By John Lyon | November 2016
John Lyon has held teaching and administrative positions at several universities, including Notre Dame, Ball State, Kentucky State, and St. Mary's (Minnesota). More recently, he taught literature and history at a classical academy in Wisconsin. He has also farmed, raising berries, flowers, vegetables, and apples, and operated a stall at the local farmer's market in Bayfield County, Wisconsin.

“The modern world is essentially a world without liberty. There is no place for liberty in the gigantic mechanical factory which must be regulated like a clock…. Liberty is a luxury which cannot be permitted in a society which has decided to engage all its resources toward the end of maximum efficiency…. With each war to preserve freedom, they take from us twenty-five percent of the freedoms which still exist.”

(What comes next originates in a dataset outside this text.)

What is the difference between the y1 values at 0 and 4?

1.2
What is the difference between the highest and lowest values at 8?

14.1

These are not the words of some libertarian or populist conservative of our time, but were written almost seventy years ago by Georges Bernanos (1888-1948). Best known for his penetrating novels The Diary of a Country Priest and Under the Sun of Satan, Bernanos delivered a series of lectures to audiences in France, Belgium, Algeria, and Switzerland in 1946 and 1947. After his death, the lectures were published in his native France, then translated into English and published in this country in 1955 under the title The Last Essays of Georges Bernanos. The quotation above is taken from an essay titled “Why Freedom?”

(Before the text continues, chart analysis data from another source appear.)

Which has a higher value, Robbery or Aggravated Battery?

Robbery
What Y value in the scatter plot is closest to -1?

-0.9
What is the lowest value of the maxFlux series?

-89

Why should we take the time to consider something written so long ago, particularly since things change so rapidly these days? What could a contentious Catholic novelist and curmudgeonly prophet see then that is still relevant now? Bernanos himself suggests an answer directly relevant to our post-9/11 world when he writes, “The day some new miracle of technology permits some physicist to manufacture in his laboratory some kind of matter which disintegrates easily, thus placing the destruction of an entire city at the mercy of the firstcomer, I think police troops will comprise nine-tenths of the population and a citizen will no longer be able to cross the street from one side to the other without twice taking off his pants in the presence of a policeman anxious to be assured that he isn’t hiding a single milligram of the precious stuff.” Liberty, he presciently argued, will be sacrificed to mankind’s fear of itself.

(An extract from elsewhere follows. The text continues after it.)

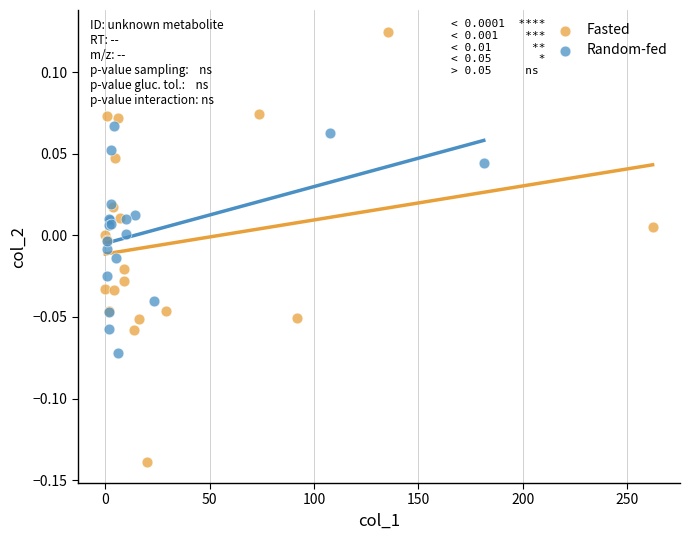

What are all the series names shown in the legend?

Fasted, Random-fed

In a similar vein, Bernanos spoke out about the consequences of the transition from hand-made to machine-made goods and services. All civilizations have had their characteristic injustices, he notes, but what had been done by hand could be undone by hand. Modern civilization, however, is machine-made, and its injustices can only be undone by machines. As the purpose of machines is to mass produce, the consequences of injustice are similarly multiplied in a mechanical world, and civilization’s response tends toward total war on the perceived causes of the evil. “Certainly, for instance, there is a modern technique of granting assistance to the weak, to the disinherited, to the wretched of all kinds,” he writes. “But from the standpoint of techniques in general, the pure and simple suppression of such people would cost less. Therefore, technology will sooner or later suppress them.” Triage might not be a commonly iterated concept today, but its practice in the processes of birth control, age control, and the allocation of scarce medical resources to the chronically and critically ill, whether on state demand, as in China, or on social suggestion and suited to personal convenience and preference, as in the West (and soon by state demand here too), is very much with us.